◆ What is being asked ◆
Decide whether each statement below agrees with the post on AI tools for collective epistemics. Answer yes or no for each, quoting the deciding words of the post. (a) Rhetoric highlighting flags misleading sentences only to readers. (b) Under reliability tracking, those with bad records come with warnings. (c) Epistemic virtue evals test AI systems only for bias.

This is a linkpost for https://www.forethought.org/research/design-sketches-collective-epistemics
We’ve recently published a set of design sketches for AI tools that help with collective epistemics.
We think that these tools could be a pretty big deal:
- If it gets easier to track what’s trustworthy and what isn’t, we might end up in an equilibrium which rewards honesty
- This could make the world saner in a bunch of ways, and in particular could give us a better shot at handling the transition to more advanced AI systems
We’re excited for people to get started on building tech that gets us closer to that world. We’re hoping that our design sketches will make this area more concrete, and inspire people to get started.
The (overly-)specific technologies we sketch out are:
- Community notes for everything — Anywhere on the internet, content that may be misleading comes served with context that a large proportion of readers find helpful
- Rhetoric highlighting — Sentences which are persuasive-but-misleading, or which misrepresent cited work, are automatically flagged to readers or writers
- Reliability tracking — Users can effortlessly discover the track record of statements on a given topic from a given actor; those with bad records come with health warnings
- Epistemic virtue evals — Anyone who wants a state-of-the-art AI system they can trust uses one that’s been rigorously tested to avoid bias, sycophancy, and manipulation; by enabling “pedantic mode” its individual statements avoid being even ambiguously misleading or false
- Provenance tracing — Anyone seeing data / claims can instantly bring up details of where they came from, how robust they are, etc.
If you have ideas for how to implement these technologies, issues we may not have spotted, or visions for other tools in this space, we’d love to hear them.
This article was created by Forethought. Read the original on our website.

Browser extensions are almost[1] never widely adopted.

◆ Given information ◆
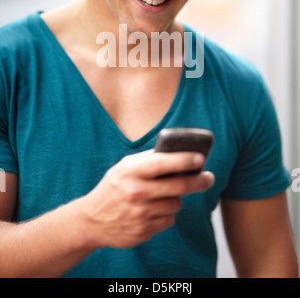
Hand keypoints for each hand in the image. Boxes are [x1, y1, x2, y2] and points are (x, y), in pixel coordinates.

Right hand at [82, 149, 213, 248]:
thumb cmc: (113, 187)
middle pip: (178, 186)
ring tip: (164, 195)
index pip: (162, 163)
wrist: (92, 220)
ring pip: (176, 203)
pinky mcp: (144, 231)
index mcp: (130, 171)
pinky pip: (169, 219)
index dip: (184, 160)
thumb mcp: (124, 167)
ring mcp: (140, 213)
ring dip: (176, 198)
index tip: (200, 158)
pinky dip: (166, 213)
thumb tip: (180, 153)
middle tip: (208, 177)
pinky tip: (154, 210)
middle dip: (199, 181)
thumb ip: (148, 160)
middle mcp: (136, 192)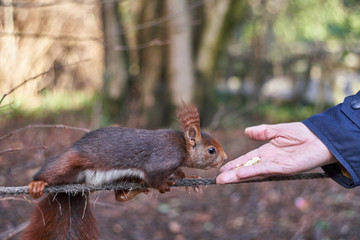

◆ The answer ◆
(a) No: "are automatically flagged to readers or writers"
(b) Yes: "those with bad records come with health warnings"
(c) No: "rigorously tested to avoid bias, sycophancy, and manipulation"